Le pari d'Eisman est donc limité. Il mise sur une tension suffisante pour effrayer la Fed, mais pas au point de déclencher une crise énergétique généralisée. C'est un jeu de dupes dangereux.

Qui gagne et qui perd dans ce scénario ?

Si la vision d'Eisman se confirme, elle crée un ensemble très spécifique de gagnants et de perdants. Il ne s'agit pas d'une situation uniformément favorable aux marchés. C'est bénéfique pour certains segments du marché.

Les gagnants immédiats sont les secteurs sensibles aux taux qui ont été pénalisées par des taux d'intérêt élevés. Cela inclut les valeurs technologiques de croissance, dont les bénéfices futurs valent plus cher lorsqu'ils sont actualisés à un taux plus bas. Pensez aux « Sept Mercenaires » et autres valeurs prometteuses. Cela inclut également les valeurs immobilières, car une baisse des taux hypothécaires redynamiserait un marché immobilier gelé.

D’un autre côté, si la Fed est obligée de rester accommodante en raison de chocs externes, cela pourrait être une aubaine pour or et BitcoinCes actifs prospèrent dans des environnements d'incertitude et de politique monétaire accommodante. Ils constituent une protection contre l'instabilité même dont parle Eisman.

Les perdants sont plus clairs.
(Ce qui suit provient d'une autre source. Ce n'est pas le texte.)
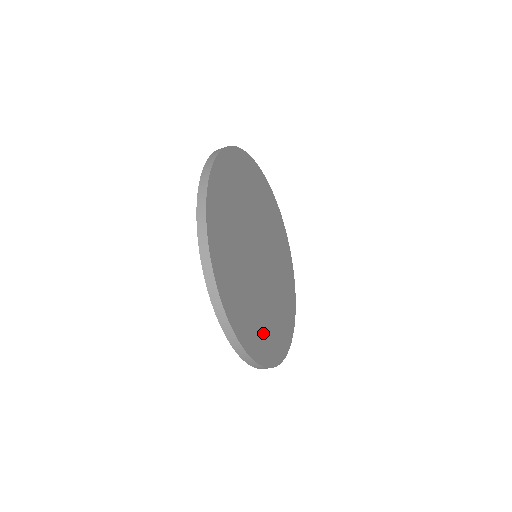
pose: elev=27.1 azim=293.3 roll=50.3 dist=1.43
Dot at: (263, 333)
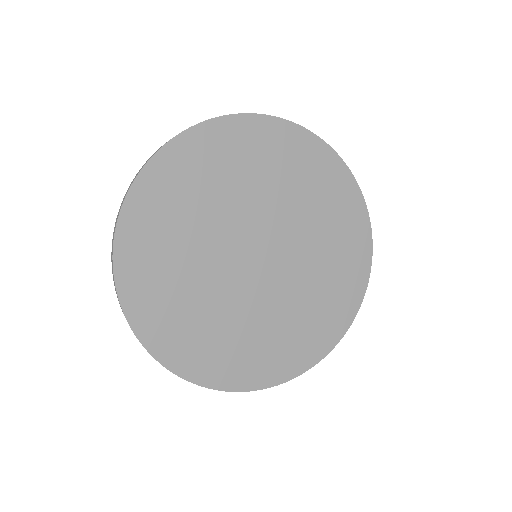
Dot at: (280, 347)
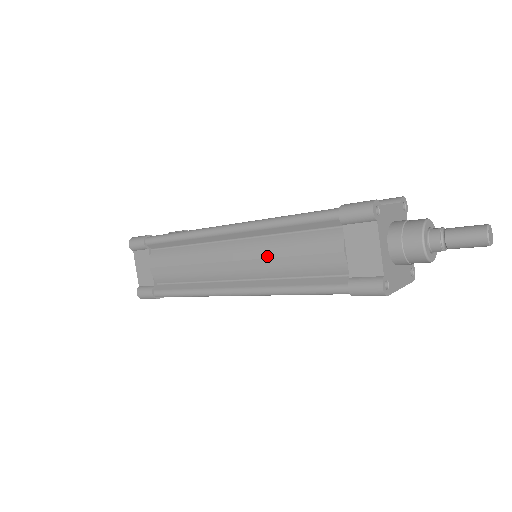
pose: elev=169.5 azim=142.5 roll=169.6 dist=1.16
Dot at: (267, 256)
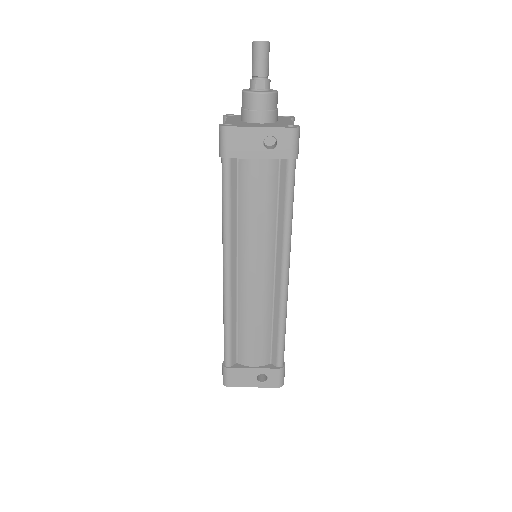
Dot at: occluded
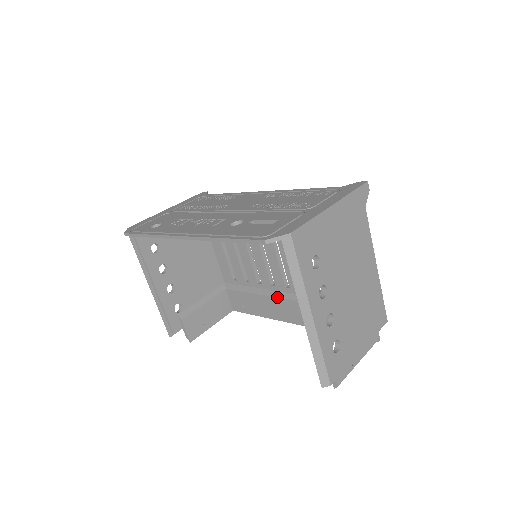
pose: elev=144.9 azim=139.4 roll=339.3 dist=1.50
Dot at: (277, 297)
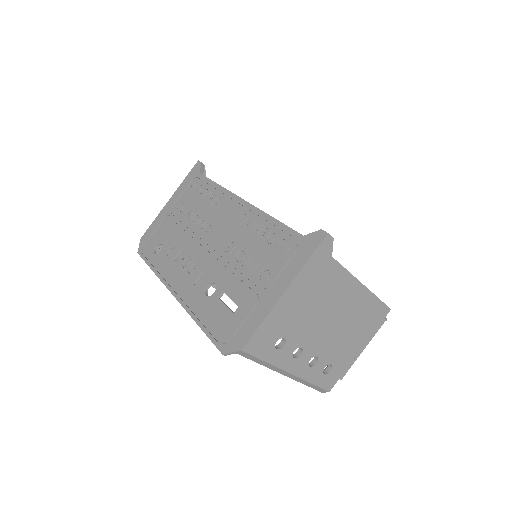
Dot at: occluded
Actions de consommation discrétionnaire Les Américains seraient durement touchés si le prix de l'essence flambait. Les Américains pourraient cesser d'acheter de nouveaux gadgets et vêtements s'ils dépensent 100 dollars de plus pour faire le plein chaque semaine. Les compagnies aériennes, avec leurs coûts de carburant exorbitants, seraient également touchées. Et n'oublions pas que toute cette thèse repose sur l'évitement d'une récession. Si la Fed se trompe et qu'une récession survient malgré tout, alors tout s'effondre.

La gueule de bois morale

Impossible d'échapper au sentiment désagréable que suscite cette logique. Eisman ne célèbre pas la guerre, mais sa thèse d'investissement tire profit de sa peur. Elle met en évidence le caractère souvent amoral de la finance mondiale, où la souffrance humaine peut se traduire en un signal haussier basé sur la politique des banques centrales.

Cette dissonance est un problème auquel les investisseurs doivent faire face. Le marché n'est pas un véhicule moral ; c'est un mécanisme de fixation des prix. C'est pourquoi une entreprise peut avoir une mauvaise image de marque et voir son action grimper si ses bénéfices dépassent les prévisions. Le marché évalue le risque et le rendement, et non l’éthique.

Pour un investisseur, le défi consiste à distinguer la réalité humaine des calculs financiers. On peut comprendre le raisonnement d'Eisman, voire en approuver la logique, tout en espérant ardemment qu'il se trompe et que la région trouve une voie pacifique.

En résumé : une couverture, pas une prédiction

Il est crucial de considérer les commentaires d'Eisman pour ce qu'ils sont : une perspective de marché, et non une approbation politique. Il analyse les données et anticipe la réaction du principal acteur – la Fed. Selon lui, Le risque géopolitique est devenu la meilleure protection du marché contre des taux constamment élevés.

Il ne prédit pas une guerre. Il dit que peur La guerre est désormais une variable clé dans l’équation de la Fed, et cette variable indique probablement une position politique plus accommodante qu’elle ne le serait autrement.

A-t-il raison ? Cela dépend entièrement de la prochaine action de la Fed et de la capacité de la situation au Moyen-Orient à rester un conflit contenu ou à dégénérer en crise généralisée. Il y a fort à parier que de mauvaises nouvelles forceront la main de la banque centrale, une stratégie qui a déjà fait ses preuves, mais qui n'a jamais été sans risque significatif.

Pour l'instant, le marché semble à l'écoute. La vague initiale de ventes provoquée par l'annonce des attentats a été rapidement absorbée, ce qui suggère que d'autres investisseurs commencent à percevoir la même dynamique perverse qu'Eisman. Dans le monde de la finance moderne, les nuages ​​les plus menaçants ont parfois une lueur d'espoir, même s'il est étrange de la chercher.